To anyone beyond hearing range, Locke and Jean and Bug might have looked like the crew of a for-hire barge, slacking their way toward a cargo pickup at the junction of the Via Camorrazza and the Angevine River. As Bug poled them closer and closer to the Shifting Market, the water was getting thicker with such barges, and with sleek black cockleshell boats, and battered watercraft of every description, not all of them doing a good job of staying afloat or under control.

“Speaking of our game,” said Locke, “how is our eager young apprentice’s understanding of his place in the scheme of things?”

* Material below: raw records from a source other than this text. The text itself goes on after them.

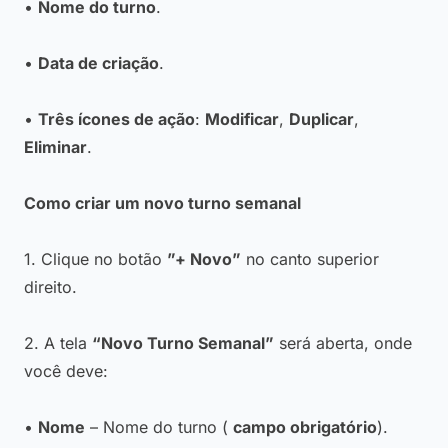
•
Nome do turno
.
•
Data de criação
.
•
Três ícones de ação
:
Modificar
,
Duplicar
,
Eliminar
.
Como criar um novo turno semanal
1. Clique no botão
”+ Novo”
no canto superior
direito.
2. A tela
“Novo Turno Semanal”
será aberta, onde
você deve:
•
Nome
– Nome do turno (
campo obrigatório
).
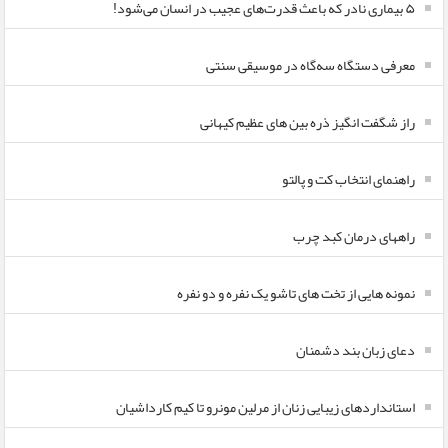
۵ بیماری نادر که باعث قدرت‌های عجیب در انسان می‌شود!
معرفی دستگاه سه‌گاه در موسیقی سنتی
راز شگفت انگیز ذره بین های عظیم کیهانی
راهنمای انتخاب کت و پالتو
راههای درمان کبد چرب
نمونه هایی از تخت های تاشو یک نفره و دو نفره
دعای زبان بند دشمنان
استانداردهای زیبایی زنان از مرلین مونرو تا کیم کارداشیان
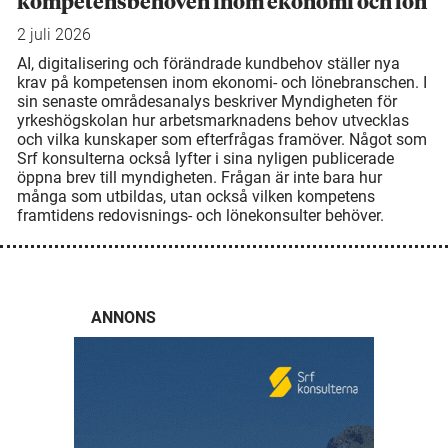
kompetensbehoven inom ekonomi och lön
2 juli 2026
AI, digitalisering och förändrade kundbehov ställer nya
krav på kompetensen inom ekonomi- och lönebranschen. I
sin senaste områdesanalys beskriver Myndigheten för
yrkeshögskolan hur arbetsmarknadens behov utvecklas
och vilka kunskaper som efterfrågas framöver. Något som
Srf konsulterna också lyfter i sina nyligen publicerade
öppna brev till myndigheten. Frågan är inte bara hur
många som utbildas, utan också vilken kompetens
framtidens redovisnings- och lönekonsulter behöver.
ANNONS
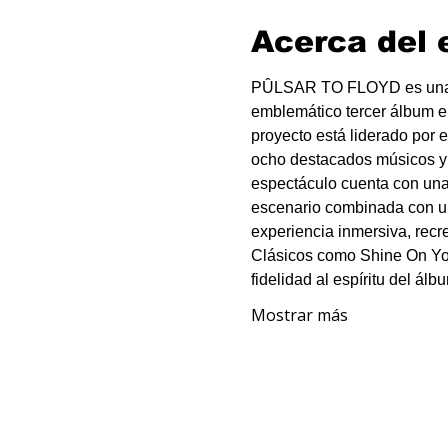
Acerca del 
PÛLSAR TO FLOYD es una ba
emblemático tercer álbum en
proyecto está liderado por 
ocho destacados músicos y c
espectáculo cuenta con una
escenario combinada con un
experiencia inmersiva, recre
Clásicos como Shine On Yo
fidelidad al espíritu del ál
Mostrar más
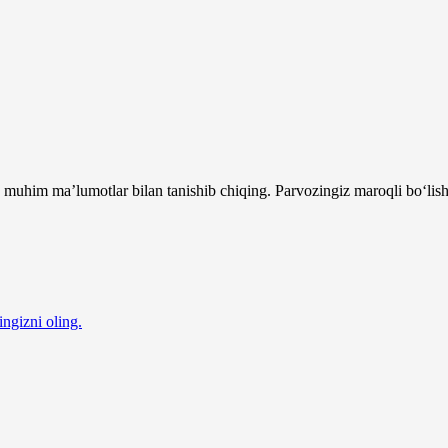
 muhim ma’lumotlar bilan tanishib chiqing. Parvozingiz maroqli bo‘lish
ingizni oling.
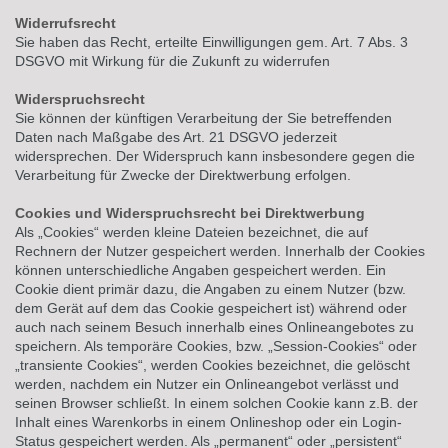
Widerrufsrecht
Sie haben das Recht, erteilte Einwilligungen gem. Art. 7 Abs. 3
DSGVO mit Wirkung für die Zukunft zu widerrufen
Widerspruchsrecht
Sie können der künftigen Verarbeitung der Sie betreffenden
Daten nach Maßgabe des Art. 21 DSGVO jederzeit
widersprechen. Der Widerspruch kann insbesondere gegen die
Verarbeitung für Zwecke der Direktwerbung erfolgen.
Cookies und Widerspruchsrecht bei Direktwerbung
Als „Cookies“ werden kleine Dateien bezeichnet, die auf
Rechnern der Nutzer gespeichert werden. Innerhalb der Cookies
können unterschiedliche Angaben gespeichert werden. Ein
Cookie dient primär dazu, die Angaben zu einem Nutzer (bzw.
dem Gerät auf dem das Cookie gespeichert ist) während oder
auch nach seinem Besuch innerhalb eines Onlineangebotes zu
speichern. Als temporäre Cookies, bzw. „Session-Cookies“ oder
„transiente Cookies“, werden Cookies bezeichnet, die gelöscht
werden, nachdem ein Nutzer ein Onlineangebot verlässt und
seinen Browser schließt. In einem solchen Cookie kann z.B. der
Inhalt eines Warenkorbs in einem Onlineshop oder ein Login-
Status gespeichert werden. Als „permanent“ oder „persistent“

“I’ve been reciting it to Jean all morning,” said Bug.

“And the conclusion is?”

“I’ve got it down cold!” Bug heaved at the pole with all of his strength, driving them between a pair of high-walled floating gardens with inches to spare on either side. The scents of jasmine and oranges drifted down over them as their barge slipped beneath the protruding branches of one of the gardens; a wary attendant peeked over one garden-boat’s wall, staff in hand to fend them off if necessary. The big barges were probably hauling transplants to some noble’s orchard upriver.

“Down cold, and I won’t screw it up. I promise! I know my place, and I know the signals. I won’t screw it up!”

3

CALO WAS shaking Locke with real vigor, and Locke’s performance as his victim was a virtuoso one, but still the moments dragged by. They were all trapped in their pantomime like figures out of the richly inventive hells of Therin theology: a pair of thieves destined to spend all eternity stuck in an alley, mugging victims that never passed out or gave up their money.

“Are you as alarmed as I am?” Calo whispered.

“Just stay in character,” Locke hissed. “You can pray and strangle at the same time.”

There was a high-pitched scream from their right, echoing across the cobbles and walls of the Temple District. It was followed by shouts and the creaking tread of men in battle harness-but these sounds moved away from the mouth of the alley, not toward it.

“That sounded like Bug,” said Locke.

“I hope he’s just arranging a distraction,” said Calo, his grip on the rope momentarily slackening. At that instant, a dark shape darted across the gap of sky between the alley’s high walls, its fluttering shadow briefly falling over them as it passed.

“Now what the hell was that, then?” Calo asked.

Off to their right, someone screamed again.

4

BUG HAD poled himself, Locke, and Jean from the Via Camorrazza into the Shifting Market right on schedule, just as the vast Elderglass wind chime atop Westwatch was unlashed to catch the breeze blowing in from the sea and ring out the eleventh hour of the morning.

The Shifting Market was a lake of relatively placid water at the very heart of Camorr, perhaps half a mile in circumference, protected from the rushing flow of the Angevine and the surrounding canals by a series of stone breakwaters. The only real current in the market was human-made, as hundreds upon hundreds of floating merchants slowly and warily followed one another counterclockwise in their boats, jostling for prized positions against the flat-topped breakwaters, which were crowded with buyers and sightseers on foot.

City watchmen in their mustard-yellow tabards commanded sleek black cutters-each rowed by a dozen shackled prisoners from the Palace of Patience-using long poles and harsh language to maintain several rough channels through the drifting chaos of the market. Through these channels passed the pleasure barges of the nobility, and heavily laden freight barges, and empty ones like that containing the three Gentlemen Bastards, who shopped with their eyes as they sliced through a sea of hope and avarice.